SOURCE MATERIAL -
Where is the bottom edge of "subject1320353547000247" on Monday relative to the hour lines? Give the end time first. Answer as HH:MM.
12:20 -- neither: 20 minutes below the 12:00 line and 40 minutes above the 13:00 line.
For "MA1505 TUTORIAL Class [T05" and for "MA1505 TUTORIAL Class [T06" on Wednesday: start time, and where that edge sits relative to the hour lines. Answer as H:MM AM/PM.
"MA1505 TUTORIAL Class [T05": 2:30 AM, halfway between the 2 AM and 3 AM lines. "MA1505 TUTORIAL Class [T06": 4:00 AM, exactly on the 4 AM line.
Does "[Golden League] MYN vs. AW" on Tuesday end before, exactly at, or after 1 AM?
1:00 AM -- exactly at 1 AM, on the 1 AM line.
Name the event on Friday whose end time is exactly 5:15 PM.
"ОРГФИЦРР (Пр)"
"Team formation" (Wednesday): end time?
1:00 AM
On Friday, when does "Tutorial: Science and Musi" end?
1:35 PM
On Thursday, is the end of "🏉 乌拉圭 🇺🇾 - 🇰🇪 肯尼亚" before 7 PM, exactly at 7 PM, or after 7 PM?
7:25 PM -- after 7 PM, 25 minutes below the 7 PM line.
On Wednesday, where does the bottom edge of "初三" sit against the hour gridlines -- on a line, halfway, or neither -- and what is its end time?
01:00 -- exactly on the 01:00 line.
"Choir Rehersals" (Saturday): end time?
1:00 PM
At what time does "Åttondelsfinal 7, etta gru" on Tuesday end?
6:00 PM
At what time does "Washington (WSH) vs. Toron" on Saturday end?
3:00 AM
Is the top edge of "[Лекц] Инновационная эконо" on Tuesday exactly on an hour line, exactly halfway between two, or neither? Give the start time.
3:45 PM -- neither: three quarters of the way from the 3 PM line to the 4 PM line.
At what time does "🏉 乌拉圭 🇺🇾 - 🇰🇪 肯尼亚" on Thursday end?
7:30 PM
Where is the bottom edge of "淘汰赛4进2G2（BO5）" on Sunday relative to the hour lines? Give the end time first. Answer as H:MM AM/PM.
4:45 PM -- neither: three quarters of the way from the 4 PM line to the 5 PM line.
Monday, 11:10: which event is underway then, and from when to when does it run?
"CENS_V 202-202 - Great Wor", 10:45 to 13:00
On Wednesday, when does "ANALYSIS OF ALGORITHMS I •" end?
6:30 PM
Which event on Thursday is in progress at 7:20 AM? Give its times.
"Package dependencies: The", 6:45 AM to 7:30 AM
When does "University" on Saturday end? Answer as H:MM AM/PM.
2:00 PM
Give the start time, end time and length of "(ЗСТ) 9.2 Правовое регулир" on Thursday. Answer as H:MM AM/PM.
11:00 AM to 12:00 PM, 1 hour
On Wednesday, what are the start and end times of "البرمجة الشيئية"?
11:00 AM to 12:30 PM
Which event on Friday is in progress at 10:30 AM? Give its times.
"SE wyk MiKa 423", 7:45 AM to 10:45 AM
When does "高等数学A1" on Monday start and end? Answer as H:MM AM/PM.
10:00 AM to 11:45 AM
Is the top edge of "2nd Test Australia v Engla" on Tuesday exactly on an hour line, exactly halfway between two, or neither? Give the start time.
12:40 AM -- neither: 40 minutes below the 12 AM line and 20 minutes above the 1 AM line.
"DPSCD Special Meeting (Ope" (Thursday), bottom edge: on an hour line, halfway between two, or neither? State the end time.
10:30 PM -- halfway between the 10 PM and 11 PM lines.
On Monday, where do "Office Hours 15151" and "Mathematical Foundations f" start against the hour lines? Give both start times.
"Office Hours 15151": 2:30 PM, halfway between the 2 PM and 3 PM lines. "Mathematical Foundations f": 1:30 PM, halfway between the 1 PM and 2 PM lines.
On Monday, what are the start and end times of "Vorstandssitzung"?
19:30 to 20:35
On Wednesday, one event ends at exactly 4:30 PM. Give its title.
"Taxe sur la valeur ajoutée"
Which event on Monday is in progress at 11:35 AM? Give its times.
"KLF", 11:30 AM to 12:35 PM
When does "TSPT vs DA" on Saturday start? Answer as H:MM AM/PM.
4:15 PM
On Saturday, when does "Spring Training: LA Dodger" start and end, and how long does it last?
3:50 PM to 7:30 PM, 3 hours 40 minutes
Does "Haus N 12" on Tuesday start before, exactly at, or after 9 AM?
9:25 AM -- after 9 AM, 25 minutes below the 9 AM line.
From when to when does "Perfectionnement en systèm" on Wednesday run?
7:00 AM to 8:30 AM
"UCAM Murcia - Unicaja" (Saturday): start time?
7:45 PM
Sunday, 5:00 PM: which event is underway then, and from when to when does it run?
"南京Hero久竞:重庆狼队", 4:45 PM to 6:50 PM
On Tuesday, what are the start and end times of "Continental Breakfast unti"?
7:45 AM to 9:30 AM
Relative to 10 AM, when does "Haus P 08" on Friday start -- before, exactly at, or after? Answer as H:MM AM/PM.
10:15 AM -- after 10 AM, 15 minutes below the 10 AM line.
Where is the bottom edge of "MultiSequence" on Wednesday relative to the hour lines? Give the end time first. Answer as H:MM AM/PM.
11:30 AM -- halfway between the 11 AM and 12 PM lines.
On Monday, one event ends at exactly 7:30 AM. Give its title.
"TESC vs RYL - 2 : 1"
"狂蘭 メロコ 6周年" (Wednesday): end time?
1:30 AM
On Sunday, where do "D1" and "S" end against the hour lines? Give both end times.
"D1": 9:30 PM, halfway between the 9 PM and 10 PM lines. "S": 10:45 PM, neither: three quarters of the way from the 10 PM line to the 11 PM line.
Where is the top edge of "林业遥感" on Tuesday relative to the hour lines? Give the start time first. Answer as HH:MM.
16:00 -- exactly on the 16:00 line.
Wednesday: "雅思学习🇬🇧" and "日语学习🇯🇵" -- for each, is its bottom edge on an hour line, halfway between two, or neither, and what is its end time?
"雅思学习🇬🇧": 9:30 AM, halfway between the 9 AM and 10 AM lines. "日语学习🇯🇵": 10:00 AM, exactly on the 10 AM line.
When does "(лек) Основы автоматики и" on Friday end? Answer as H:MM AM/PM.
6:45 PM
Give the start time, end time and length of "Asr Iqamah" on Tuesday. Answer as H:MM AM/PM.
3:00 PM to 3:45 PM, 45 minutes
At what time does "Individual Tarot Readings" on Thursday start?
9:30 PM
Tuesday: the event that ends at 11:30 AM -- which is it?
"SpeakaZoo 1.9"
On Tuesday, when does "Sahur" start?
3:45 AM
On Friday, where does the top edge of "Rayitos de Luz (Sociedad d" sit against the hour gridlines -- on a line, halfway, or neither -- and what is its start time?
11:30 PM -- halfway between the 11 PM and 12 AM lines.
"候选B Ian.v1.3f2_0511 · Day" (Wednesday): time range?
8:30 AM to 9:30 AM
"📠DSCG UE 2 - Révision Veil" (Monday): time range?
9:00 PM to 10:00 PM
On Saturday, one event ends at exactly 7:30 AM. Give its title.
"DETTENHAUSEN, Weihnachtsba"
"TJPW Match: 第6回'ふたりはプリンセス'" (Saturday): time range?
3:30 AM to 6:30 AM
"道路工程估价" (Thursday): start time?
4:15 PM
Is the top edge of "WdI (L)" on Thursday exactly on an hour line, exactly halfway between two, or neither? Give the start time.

SHORT EXERCISE - Set down every row above word for word, with nothing added, dropped, or changed.

WRITTEN ANSWER -
Where is the bottom edge of "subject1320353547000247" on Monday relative to the hour lines? Give the end time first. Answer as HH:MM.
12:20 -- neither: 20 minutes below the 12:00 line and 40 minutes above the 13:00 line.
For "MA1505 TUTORIAL Class [T05" and for "MA1505 TUTORIAL Class [T06" on Wednesday: start time, and where that edge sits relative to the hour lines. Answer as H:MM AM/PM.
"MA1505 TUTORIAL Class [T05": 2:30 AM, halfway between the 2 AM and 3 AM lines. "MA1505 TUTORIAL Class [T06": 4:00 AM, exactly on the 4 AM line.
Does "[Golden League] MYN vs. AW" on Tuesday end before, exactly at, or after 1 AM?
1:00 AM -- exactly at 1 AM, on the 1 AM line.
Name the event on Friday whose end time is exactly 5:15 PM.
"ОРГФИЦРР (Пр)"
"Team formation" (Wednesday): end time?
1:00 AM
On Friday, when does "Tutorial: Science and Musi" end?
1:35 PM
On Thursday, is the end of "🏉 乌拉圭 🇺🇾 - 🇰🇪 肯尼亚" before 7 PM, exactly at 7 PM, or after 7 PM?
7:25 PM -- after 7 PM, 25 minutes below the 7 PM line.
On Wednesday, where does the bottom edge of "初三" sit against the hour gridlines -- on a line, halfway, or neither -- and what is its end time?
01:00 -- exactly on the 01:00 line.
"Choir Rehersals" (Saturday): end time?
1:00 PM
At what time does "Åttondelsfinal 7, etta gru" on Tuesday end?
6:00 PM
At what time does "Washington (WSH) vs. Toron" on Saturday end?
3:00 AM
Is the top edge of "[Лекц] Инновационная эконо" on Tuesday exactly on an hour line, exactly halfway between two, or neither? Give the start time.
3:45 PM -- neither: three quarters of the way from the 3 PM line to the 4 PM line.
At what time does "🏉 乌拉圭 🇺🇾 - 🇰🇪 肯尼亚" on Thursday end?
7:30 PM
Where is the bottom edge of "淘汰赛4进2G2（BO5）" on Sunday relative to the hour lines? Give the end time first. Answer as H:MM AM/PM.
4:45 PM -- neither: three quarters of the way from the 4 PM line to the 5 PM line.
Monday, 11:10: which event is underway then, and from when to when does it run?
"CENS_V 202-202 - Great Wor", 10:45 to 13:00
On Wednesday, when does "ANALYSIS OF ALGORITHMS I •" end?
6:30 PM
Which event on Thursday is in progress at 7:20 AM? Give its times.
"Package dependencies: The", 6:45 AM to 7:30 AM
When does "University" on Saturday end? Answer as H:MM AM/PM.
2:00 PM
Give the start time, end time and length of "(ЗСТ) 9.2 Правовое регулир" on Thursday. Answer as H:MM AM/PM.
11:00 AM to 12:00 PM, 1 hour
On Wednesday, what are the start and end times of "البرمجة الشيئية"?
11:00 AM to 12:30 PM
Which event on Friday is in progress at 10:30 AM? Give its times.
"SE wyk MiKa 423", 7:45 AM to 10:45 AM
When does "高等数学A1" on Monday start and end? Answer as H:MM AM/PM.
10:00 AM to 11:45 AM
Is the top edge of "2nd Test Australia v Engla" on Tuesday exactly on an hour line, exactly halfway between two, or neither? Give the start time.
12:40 AM -- neither: 40 minutes below the 12 AM line and 20 minutes above the 1 AM line.
"DPSCD Special Meeting (Ope" (Thursday), bottom edge: on an hour line, halfway between two, or neither? State the end time.
10:30 PM -- halfway between the 10 PM and 11 PM lines.
On Monday, where do "Office Hours 15151" and "Mathematical Foundations f" start against the hour lines? Give both start times.
"Office Hours 15151": 2:30 PM, halfway between the 2 PM and 3 PM lines. "Mathematical Foundations f": 1:30 PM, halfway between the 1 PM and 2 PM lines.
On Monday, what are the start and end times of "Vorstandssitzung"?
19:30 to 20:35
On Wednesday, one event ends at exactly 4:30 PM. Give its title.
"Taxe sur la valeur ajoutée"
Which event on Monday is in progress at 11:35 AM? Give its times.
"KLF", 11:30 AM to 12:35 PM
When does "TSPT vs DA" on Saturday start? Answer as H:MM AM/PM.
4:15 PM
On Saturday, when does "Spring Training: LA Dodger" start and end, and how long does it last?
3:50 PM to 7:30 PM, 3 hours 40 minutes
Does "Haus N 12" on Tuesday start before, exactly at, or after 9 AM?
9:25 AM -- after 9 AM, 25 minutes below the 9 AM line.
From when to when does "Perfectionnement en systèm" on Wednesday run?
7:00 AM to 8:30 AM
"UCAM Murcia - Unicaja" (Saturday): start time?
7:45 PM
Sunday, 5:00 PM: which event is underway then, and from when to when does it run?
"南京Hero久竞:重庆狼队", 4:45 PM to 6:50 PM
On Tuesday, what are the start and end times of "Continental Breakfast unti"?
7:45 AM to 9:30 AM
Relative to 10 AM, when does "Haus P 08" on Friday start -- before, exactly at, or after? Answer as H:MM AM/PM.
10:15 AM -- after 10 AM, 15 minutes below the 10 AM line.
Where is the bottom edge of "MultiSequence" on Wednesday relative to the hour lines? Give the end time first. Answer as H:MM AM/PM.
11:30 AM -- halfway between the 11 AM and 12 PM lines.
On Monday, one event ends at exactly 7:30 AM. Give its title.
"TESC vs RYL - 2 : 1"
"狂蘭 メロコ 6周年" (Wednesday): end time?
1:30 AM
On Sunday, where do "D1" and "S" end against the hour lines? Give both end times.
"D1": 9:30 PM, halfway between the 9 PM and 10 PM lines. "S": 10:45 PM, neither: three quarters of the way from the 10 PM line to the 11 PM line.
Where is the top edge of "林业遥感" on Tuesday relative to the hour lines? Give the start time first. Answer as HH:MM.
16:00 -- exactly on the 16:00 line.
Wednesday: "雅思学习🇬🇧" and "日语学习🇯🇵" -- for each, is its bottom edge on an hour line, halfway between two, or neither, and what is its end time?
"雅思学习🇬🇧": 9:30 AM, halfway between the 9 AM and 10 AM lines. "日语学习🇯🇵": 10:00 AM, exactly on the 10 AM line.
When does "(лек) Основы автоматики и" on Friday end? Answer as H:MM AM/PM.
6:45 PM
Give the start time, end time and length of "Asr Iqamah" on Tuesday. Answer as H:MM AM/PM.
3:00 PM to 3:45 PM, 45 minutes
At what time does "Individual Tarot Readings" on Thursday start?
9:30 PM
Tuesday: the event that ends at 11:30 AM -- which is it?
"SpeakaZoo 1.9"
On Tuesday, when does "Sahur" start?
3:45 AM
On Friday, where does the top edge of "Rayitos de Luz (Sociedad d" sit against the hour gridlines -- on a line, halfway, or neither -- and what is its start time?
11:30 PM -- halfway between the 11 PM and 12 AM lines.
"候选B Ian.v1.3f2_0511 · Day" (Wednesday): time range?
8:30 AM to 9:30 AM
"📠DSCG UE 2 - Révision Veil" (Monday): time range?
9:00 PM to 10:00 PM
On Saturday, one event ends at exactly 7:30 AM. Give its title.
"DETTENHAUSEN, Weihnachtsba"
"TJPW Match: 第6回'ふたりはプリンセス'" (Saturday): time range?
3:30 AM to 6:30 AM
"道路工程估价" (Thursday): start time?
4:15 PM
Is the top edge of "WdI (L)" on Thursday exactly on an hour line, exactly halfway between two, or neither? Give the start time.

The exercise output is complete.